Amaudruz Céline · Nationalrat · 2022-05-31
Amaudruz Céline · Nationalrat · Genf · Fraktion der Schweizerischen Volkspartei · 2022-05-31
Wortprotokoll
Laissez-moi vous exposer brièvement pourquoi le contre-projet indirect à l'initiative populaire ne doit pas être soutenu. Aujourd'hui - on peut s'en féliciter - tout le monde en Suisse a un accès complet aux soins médicaux. Or, la fixation d'objectifs de coûts prévue par l'initiative populaire et par le contre-projet indirect changerait la donne. Il en résulterait une détérioration des soins de santé primaire et le risque que le volume des prestations soit insuffisant ou inapproprié.
Le principal reproche fait à l'initiative est qu'elle instaurerait des règles rigides en matière de dépenses qui conduiraient à un rationnement. Le contre-projet indirect n'est pas une solution, car il est tout aussi rigide que l'initiative. Le mécanisme d'objectifs en matière de coûts prévoit de donner au Conseil fédéral la compétence de fixer les tarifs, au cas où les budgets prévus seraient dépassés. Cette solution n'en est pas une. Dans de nombreux domaines aujourd'hui, les prix, tels que ceux des médicaments ou ceux des laboratoires sont administrés. Cela n'empêche pas les coûts de progresser, et même davantage que dans les domaines où les prix et les tarifs sont fixés avec le partenariat tarifaire.
Cette rigidité inefficace serait accompagnée d'une énorme bureaucratie, avec des objectifs fixés selon une approche "top-down" par secteur et par canton. Cette façon de procéder, étatiste au possible, serait en contradiction totale avec le partenariat tarifaire actuel, et annoncerait l'étatisation irréversible de la politique de santé.
Que dire des premiers concernés, soit les patients et les médecins? Pour la Fédération des médecins suisses, les objectifs en matière de coûts visent à diminuer les prestations médicales fournies. Avec un seuil maximum de coûts, il se peut cependant que, dans certaines circonstances, il ne soit plus possible de dispenser toutes les prestations médicales nécessaires aux patientes et aux patients. Les personnes âgées, les personnes atteintes de maladies chroniques ou de polypathologies seraient les premières à subir les conséquences de cette mesure.
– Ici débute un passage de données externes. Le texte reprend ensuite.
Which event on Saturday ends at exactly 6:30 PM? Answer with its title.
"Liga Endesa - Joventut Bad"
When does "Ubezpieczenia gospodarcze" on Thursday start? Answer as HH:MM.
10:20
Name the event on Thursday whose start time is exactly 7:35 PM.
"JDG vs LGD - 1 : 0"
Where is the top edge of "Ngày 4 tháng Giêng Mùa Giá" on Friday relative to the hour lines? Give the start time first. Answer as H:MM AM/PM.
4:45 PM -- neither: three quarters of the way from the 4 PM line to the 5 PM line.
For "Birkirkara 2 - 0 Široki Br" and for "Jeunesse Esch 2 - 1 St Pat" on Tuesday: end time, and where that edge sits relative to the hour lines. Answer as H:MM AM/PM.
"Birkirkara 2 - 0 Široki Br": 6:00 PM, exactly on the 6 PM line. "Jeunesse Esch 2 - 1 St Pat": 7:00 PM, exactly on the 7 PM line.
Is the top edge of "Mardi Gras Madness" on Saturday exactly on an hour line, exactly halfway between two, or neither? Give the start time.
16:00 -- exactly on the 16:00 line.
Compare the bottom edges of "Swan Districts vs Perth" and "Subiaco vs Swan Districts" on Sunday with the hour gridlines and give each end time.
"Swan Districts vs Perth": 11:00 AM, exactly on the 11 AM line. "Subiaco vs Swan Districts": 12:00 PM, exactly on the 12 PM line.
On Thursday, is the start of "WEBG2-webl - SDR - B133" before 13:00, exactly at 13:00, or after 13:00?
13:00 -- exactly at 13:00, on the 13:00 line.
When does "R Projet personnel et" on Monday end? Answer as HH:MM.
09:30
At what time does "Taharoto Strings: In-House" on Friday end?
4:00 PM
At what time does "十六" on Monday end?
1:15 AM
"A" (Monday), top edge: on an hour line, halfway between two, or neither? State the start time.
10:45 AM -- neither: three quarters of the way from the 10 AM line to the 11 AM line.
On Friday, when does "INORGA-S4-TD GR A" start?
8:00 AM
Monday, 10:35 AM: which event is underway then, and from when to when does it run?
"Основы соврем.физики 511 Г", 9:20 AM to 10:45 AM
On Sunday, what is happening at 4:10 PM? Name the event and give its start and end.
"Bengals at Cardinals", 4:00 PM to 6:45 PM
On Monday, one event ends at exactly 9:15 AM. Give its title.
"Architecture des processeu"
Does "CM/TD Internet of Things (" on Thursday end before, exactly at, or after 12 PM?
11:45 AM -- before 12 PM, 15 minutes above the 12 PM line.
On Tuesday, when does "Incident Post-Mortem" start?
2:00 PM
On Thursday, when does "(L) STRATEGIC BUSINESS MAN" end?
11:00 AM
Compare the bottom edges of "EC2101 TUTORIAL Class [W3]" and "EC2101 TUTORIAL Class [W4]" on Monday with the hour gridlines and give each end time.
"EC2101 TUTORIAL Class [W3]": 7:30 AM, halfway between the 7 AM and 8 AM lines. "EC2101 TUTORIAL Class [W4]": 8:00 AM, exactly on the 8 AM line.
Attendre pourrait par ailleurs devenir habituel pour les personnes qui n'ont que l'assurance obligatoire. Lorsque le budget serait épuisé, les prestations médicales seraient reportées à une date ultérieure. Personne ne nie que les coûts de la santé augmentent de manière constante en raison notamment de l'évolution démographique et des progrès médicotechniques. Néanmoins, des plafonds en termes de coûts limiteraient l'accès au progrès médical et entraveraient l'innovation.
Plutôt que de s'orienter vers des mécanismes drastiques, à l'instar de ce que visent l'initiative et le contre-projet, qui compromettraient la bonne prise en charge médicale de la population, misons sur des solutions consensuelles et observons comment les nouvelles dispositions réglementant notamment la gestion des admissions et l'économicité déploient leurs effets. N'orientons pas notre politique de la santé vers toujours plus de surréglementation et d'étatisation, ce que visent l'initiative et le contre-projet indirect.